Cutting carbon emissions has become a central focus of countries and companies alike in the past decade. The oil majors are racing to ‘go green, Microsoft has pledged to go ‘carbon negative’, and over 20 nations have either committed to or achieved net-zero carbon targets. For public companies, the incentives to go green are clear, with a recent boom in ESG investing, the continued threat of activist divestment, and a growing body of government regulation. Meanwhile, for governments, the environment is becoming an increasingly important electoral issue and political parties are eager to be seen as being proactive on the issue. But just as the ESG investment boom has led to an increase in the phenomenon of ‘greenwashing’, countries who are eager to make grand statements about being carbon zero within a decade or two may be overselling exactly what it is that they are doing.
Climate change is, by its very nature, a global problem.
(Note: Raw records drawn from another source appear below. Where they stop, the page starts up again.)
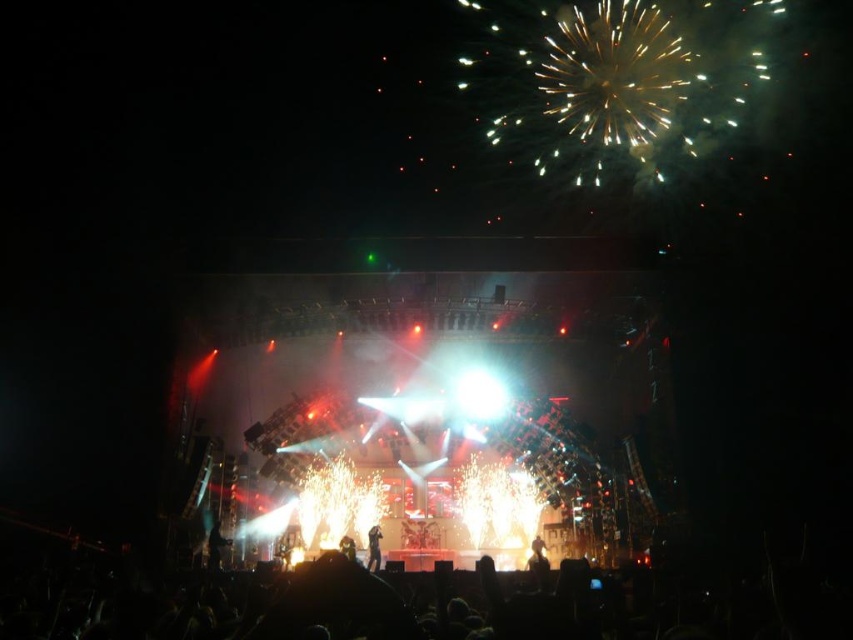
Question: Which of the following is the farthest from the observer?

Choices:
 (A) black matte crowd at lower center
 (B) metallic gold person at center

Answer: (B)

Question: Does black matte crowd at lower center lie behind shiny black suit at center?

Choices:
 (A) yes
 (B) no

Answer: (B)

Question: Is black matte crowd at lower center to the left of shiny black suit at center from the viewer's perspective?

Choices:
 (A) no
 (B) yes

Answer: (A)

Question: Which point is closer to the camera?

Choices:
 (A) (503, 612)
 (B) (527, 557)

Answer: (A)

Question: Is metallic gold person at center in front of shiny black suit at center?

Choices:
 (A) yes
 (B) no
With that in mind, it is possible for one country to reduce its carbon emissions to zero without any reduction in the level of carbon emitted worldwide. As long as that same country continues to trade and consume, the carbon-reliant products it needs will simply be imported from a nation without any limits on carbon emissions. To claim ‘real’ net-zero emissions, countries would have to go significantly further.
That isn’t to say that the net-zero initiatives are entirely without merit. Increasing renewable energy usage, building more energy-efficient homes, and electrifying transportation would all have a tangible effect on decreasing global carbon emissions. But, as economist Dieter Helm points out in his recent book, if an individual state wants to truly become a net-zero carbon emitter, then it would need to have a carbon tax at its border as well as reducing its production of carbon domestically.